Nel cuore dell’antica Aesernia: una giornata tra storia e sapori

26.04.2025

di Mario Garofalo

Ci sono viaggi che ti sorprendono anche quando pensi di sapere già tutto. Hai letto articoli, salvato post su Instagram, studiato mappe… eppure arrivi lì e ti accorgi che nulla ti aveva davvero preparato. Isernia è così: non si fa scoprire con un clic, ma passo dopo passo. È una città che si racconta in silenzio, tra vicoli antichi e pietre che sembrano avere una memoria tutta loro.

Oggi ho vissuto una giornata intensa, guidato da due persone speciali: Andrea Zullo, storico, e Marina Lucarino, archeologa. Due voci appassionate che hanno saputo trasformare un semplice itinerario in un vero viaggio nel tempo.

Siamo partiti da Piazza San Pietro Celestino V, nel cuore del centro storico. Erano le dieci del mattino, l'aria fresca e l'odore del caffè si mescolavano a quello della pietra bagnata. Isernia si è aperta davanti a noi come una pergamena: vicoli stretti, case in pietra, ciottoli lucidi… tutto sembrava raccontare qualcosa.

Andrea ci ha accolti con un tono calmo, quasi affettuoso. Mentre camminavamo, ci ha svelato la storia di Aesernia, colonia latina dal 263 a.C., un avamposto romano nel cuore del Sannio. Le sue parole erano precise, ma mai fredde. Davanti alle mura megalitiche ancora visibili, ho allungato la mano e ho toccato la storia. Sì, l'ho toccata davvero.

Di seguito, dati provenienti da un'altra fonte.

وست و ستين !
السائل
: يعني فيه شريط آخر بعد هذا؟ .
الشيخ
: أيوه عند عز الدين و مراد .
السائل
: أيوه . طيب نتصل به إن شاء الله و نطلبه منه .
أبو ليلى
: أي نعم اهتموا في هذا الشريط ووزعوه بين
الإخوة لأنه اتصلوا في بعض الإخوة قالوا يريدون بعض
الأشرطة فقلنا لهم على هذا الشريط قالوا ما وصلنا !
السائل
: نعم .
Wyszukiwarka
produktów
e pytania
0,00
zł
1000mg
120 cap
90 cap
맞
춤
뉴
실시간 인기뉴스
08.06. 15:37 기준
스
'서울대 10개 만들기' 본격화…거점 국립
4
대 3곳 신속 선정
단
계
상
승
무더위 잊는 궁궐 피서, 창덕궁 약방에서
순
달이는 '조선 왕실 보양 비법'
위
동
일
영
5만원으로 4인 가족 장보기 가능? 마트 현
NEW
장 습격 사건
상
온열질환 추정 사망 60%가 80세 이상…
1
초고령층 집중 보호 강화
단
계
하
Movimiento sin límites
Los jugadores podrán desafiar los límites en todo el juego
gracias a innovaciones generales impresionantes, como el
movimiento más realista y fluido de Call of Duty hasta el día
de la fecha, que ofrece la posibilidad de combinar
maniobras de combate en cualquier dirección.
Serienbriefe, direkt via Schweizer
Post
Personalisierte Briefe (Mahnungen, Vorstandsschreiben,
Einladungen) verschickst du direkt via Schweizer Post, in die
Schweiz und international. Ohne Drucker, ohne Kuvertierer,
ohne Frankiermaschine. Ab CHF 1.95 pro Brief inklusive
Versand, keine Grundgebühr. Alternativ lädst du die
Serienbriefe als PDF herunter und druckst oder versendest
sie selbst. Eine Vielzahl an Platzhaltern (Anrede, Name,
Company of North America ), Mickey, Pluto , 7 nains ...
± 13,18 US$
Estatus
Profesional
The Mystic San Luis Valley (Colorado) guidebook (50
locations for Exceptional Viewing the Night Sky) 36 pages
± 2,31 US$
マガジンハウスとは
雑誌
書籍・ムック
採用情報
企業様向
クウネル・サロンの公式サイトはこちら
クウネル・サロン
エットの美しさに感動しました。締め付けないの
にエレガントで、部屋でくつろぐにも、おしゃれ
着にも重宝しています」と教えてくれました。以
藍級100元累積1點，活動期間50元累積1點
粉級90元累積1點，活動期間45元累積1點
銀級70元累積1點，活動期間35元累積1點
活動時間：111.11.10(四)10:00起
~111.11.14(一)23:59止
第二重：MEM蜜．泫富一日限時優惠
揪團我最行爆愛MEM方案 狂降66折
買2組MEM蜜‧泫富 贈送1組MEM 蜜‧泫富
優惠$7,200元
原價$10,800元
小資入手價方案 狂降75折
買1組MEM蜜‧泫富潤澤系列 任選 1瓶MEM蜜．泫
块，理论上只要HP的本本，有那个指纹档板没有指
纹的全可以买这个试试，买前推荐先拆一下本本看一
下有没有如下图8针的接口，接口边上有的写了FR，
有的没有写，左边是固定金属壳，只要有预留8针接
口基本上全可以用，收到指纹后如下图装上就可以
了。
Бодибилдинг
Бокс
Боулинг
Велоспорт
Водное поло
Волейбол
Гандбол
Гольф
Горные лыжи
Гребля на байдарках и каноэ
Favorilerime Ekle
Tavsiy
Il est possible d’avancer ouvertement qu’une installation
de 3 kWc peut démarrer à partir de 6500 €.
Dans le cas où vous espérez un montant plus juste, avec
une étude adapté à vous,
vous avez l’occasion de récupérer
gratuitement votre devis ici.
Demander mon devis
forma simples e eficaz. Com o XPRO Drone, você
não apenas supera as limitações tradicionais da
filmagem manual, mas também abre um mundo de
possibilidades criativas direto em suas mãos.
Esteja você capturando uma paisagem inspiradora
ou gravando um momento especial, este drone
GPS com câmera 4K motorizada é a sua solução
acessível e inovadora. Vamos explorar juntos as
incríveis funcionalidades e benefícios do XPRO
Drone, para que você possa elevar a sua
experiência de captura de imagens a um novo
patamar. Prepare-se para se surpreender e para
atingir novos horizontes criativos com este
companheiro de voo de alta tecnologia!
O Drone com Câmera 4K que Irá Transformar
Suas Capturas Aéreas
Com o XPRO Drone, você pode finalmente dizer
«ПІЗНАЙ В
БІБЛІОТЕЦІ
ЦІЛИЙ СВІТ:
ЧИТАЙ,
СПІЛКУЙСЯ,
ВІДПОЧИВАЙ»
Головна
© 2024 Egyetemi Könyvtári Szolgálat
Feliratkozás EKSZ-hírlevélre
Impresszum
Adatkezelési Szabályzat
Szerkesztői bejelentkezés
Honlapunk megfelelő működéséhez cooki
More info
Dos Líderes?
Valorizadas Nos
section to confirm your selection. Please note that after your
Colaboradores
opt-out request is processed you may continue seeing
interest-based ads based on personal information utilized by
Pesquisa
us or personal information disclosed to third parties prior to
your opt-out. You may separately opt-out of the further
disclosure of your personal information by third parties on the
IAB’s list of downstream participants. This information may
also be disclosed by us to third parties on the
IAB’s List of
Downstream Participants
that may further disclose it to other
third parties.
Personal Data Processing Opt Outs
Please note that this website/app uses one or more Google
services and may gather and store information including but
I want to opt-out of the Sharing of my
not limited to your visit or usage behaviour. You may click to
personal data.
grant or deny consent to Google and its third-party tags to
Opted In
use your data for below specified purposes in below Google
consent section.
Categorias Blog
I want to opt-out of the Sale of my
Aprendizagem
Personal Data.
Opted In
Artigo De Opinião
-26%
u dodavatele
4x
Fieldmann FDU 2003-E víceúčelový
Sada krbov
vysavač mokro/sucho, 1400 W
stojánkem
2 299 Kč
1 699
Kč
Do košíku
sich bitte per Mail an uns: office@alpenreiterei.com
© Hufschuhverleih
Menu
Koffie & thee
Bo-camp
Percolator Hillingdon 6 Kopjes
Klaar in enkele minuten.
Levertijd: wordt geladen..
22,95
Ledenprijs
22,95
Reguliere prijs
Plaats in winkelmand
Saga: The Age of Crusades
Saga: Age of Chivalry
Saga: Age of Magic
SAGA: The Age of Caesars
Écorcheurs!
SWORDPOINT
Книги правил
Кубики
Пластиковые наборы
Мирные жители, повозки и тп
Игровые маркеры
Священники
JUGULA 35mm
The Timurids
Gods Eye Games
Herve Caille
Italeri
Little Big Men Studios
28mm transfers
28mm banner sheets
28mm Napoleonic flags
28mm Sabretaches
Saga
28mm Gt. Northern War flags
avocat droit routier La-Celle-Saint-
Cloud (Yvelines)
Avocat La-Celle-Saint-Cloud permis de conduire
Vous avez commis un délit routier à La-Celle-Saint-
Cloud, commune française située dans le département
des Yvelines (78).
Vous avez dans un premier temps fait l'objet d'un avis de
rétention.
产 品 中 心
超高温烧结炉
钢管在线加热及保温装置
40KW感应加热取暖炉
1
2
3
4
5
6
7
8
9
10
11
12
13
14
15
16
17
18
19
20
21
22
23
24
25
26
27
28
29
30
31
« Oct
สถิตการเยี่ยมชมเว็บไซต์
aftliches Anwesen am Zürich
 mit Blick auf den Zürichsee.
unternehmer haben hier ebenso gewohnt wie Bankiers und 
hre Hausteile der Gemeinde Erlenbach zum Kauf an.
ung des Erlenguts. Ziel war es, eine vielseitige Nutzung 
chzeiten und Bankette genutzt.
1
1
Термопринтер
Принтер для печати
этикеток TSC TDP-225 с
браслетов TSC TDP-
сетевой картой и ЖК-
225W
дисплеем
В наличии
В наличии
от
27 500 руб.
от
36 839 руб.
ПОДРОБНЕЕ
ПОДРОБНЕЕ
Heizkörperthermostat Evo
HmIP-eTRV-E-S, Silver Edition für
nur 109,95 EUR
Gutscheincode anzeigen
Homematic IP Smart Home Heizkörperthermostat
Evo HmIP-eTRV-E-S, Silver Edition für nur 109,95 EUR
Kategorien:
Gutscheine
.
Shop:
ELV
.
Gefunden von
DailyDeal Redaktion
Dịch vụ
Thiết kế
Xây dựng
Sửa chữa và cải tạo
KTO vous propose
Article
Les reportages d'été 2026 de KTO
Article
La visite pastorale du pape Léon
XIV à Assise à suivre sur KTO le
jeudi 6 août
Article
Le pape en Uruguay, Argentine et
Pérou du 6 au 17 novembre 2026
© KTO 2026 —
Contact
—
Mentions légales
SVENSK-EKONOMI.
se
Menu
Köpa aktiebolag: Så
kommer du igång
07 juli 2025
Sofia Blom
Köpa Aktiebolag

Pietre enormi, incastrate perfettamente, che hanno attraversato secoli di guerre, terremoti e silenzi.

Poi è arrivata Marina. Energica, coinvolgente, capace di farti vedere le cose anche quando sono solo rovine. Ci ha portato nell'area dei templi romani. Il cuore? Il Tempio A: un podio imponente, colonne spezzate, dettagli che parlano di grandezza. "Forse era dedicato a Ercole," ci ha detto. "Ma più che il nome, qui si sente il senso del sacro." E aveva ragione. In quel silenzio, rotto solo dal vento, sembrava di camminare accanto agli antichi. Un brivido, ma di quelli belli.

E poi, la meraviglia nascosta: il criptoportico. Un corridoio sotterraneo, fresco e misterioso, dove la luce arriva appena. Un'opera ingegneristica straordinaria, costruita con una precisione che fa quasi rabbia da quanto è perfetta. Marina e Andrea ci hanno raccontato che serviva per la difesa, lo stoccaggio, ma anche come luogo di incontro. Mi sono ritrovato con il naso all'insù, incantato da quelle volte che sembrano sfidare il tempo.

Dopo tante emozioni, ci voleva una sosta. E così siamo finiti all'Osteria "Da Patraterne". Un posto semplice, accogliente, con pareti piene di storie: pentole di rame, bottiglie antiche, profumi familiari. Ho preso un piatto di sagna e fagioli, una pasta fatta in casa che sapeva di tradizione. Poi carne arrosto, tenera, succosa, accompagnata da un bicchiere di rosso locale: corposo, sincero, come la gente da queste parti.

Nel pomeriggio, la luce si è fatta dorata e i resti romani hanno cambiato faccia. Sembravano risvegliarsi, diventare più vivi. Andrea e Marina ci hanno salutato con un sorriso, promettendo altri racconti, altre passeggiate.

Domani tornerò a Mantova, ma sento che da Isernia non me ne andrò davvero. Porterò con me molto più di qualche foto: porterò la sensazione di aver toccato il tempo con mano. Tra una pietra antica e un piatto fumante, ho ritrovato un legame con qualcosa di più profondo.

Quella di oggi non è stata solo una visita archeologica. È stato un incontro vero con l'anima di una città che non ha bisogno di effetti speciali. Isernia ti parla piano, ma se la ascolti, ti resta dentro. Nei suoi silenzi, nei suoi vicoli, nei suoi sapori.

Se cercate un'esperienza autentica, che vi sorprenda senza clamore, segnatevi Isernia. Non è solo storia. È vita. È emozione. È uno di quei viaggi che continuano anche dopo che sei tornato a casa.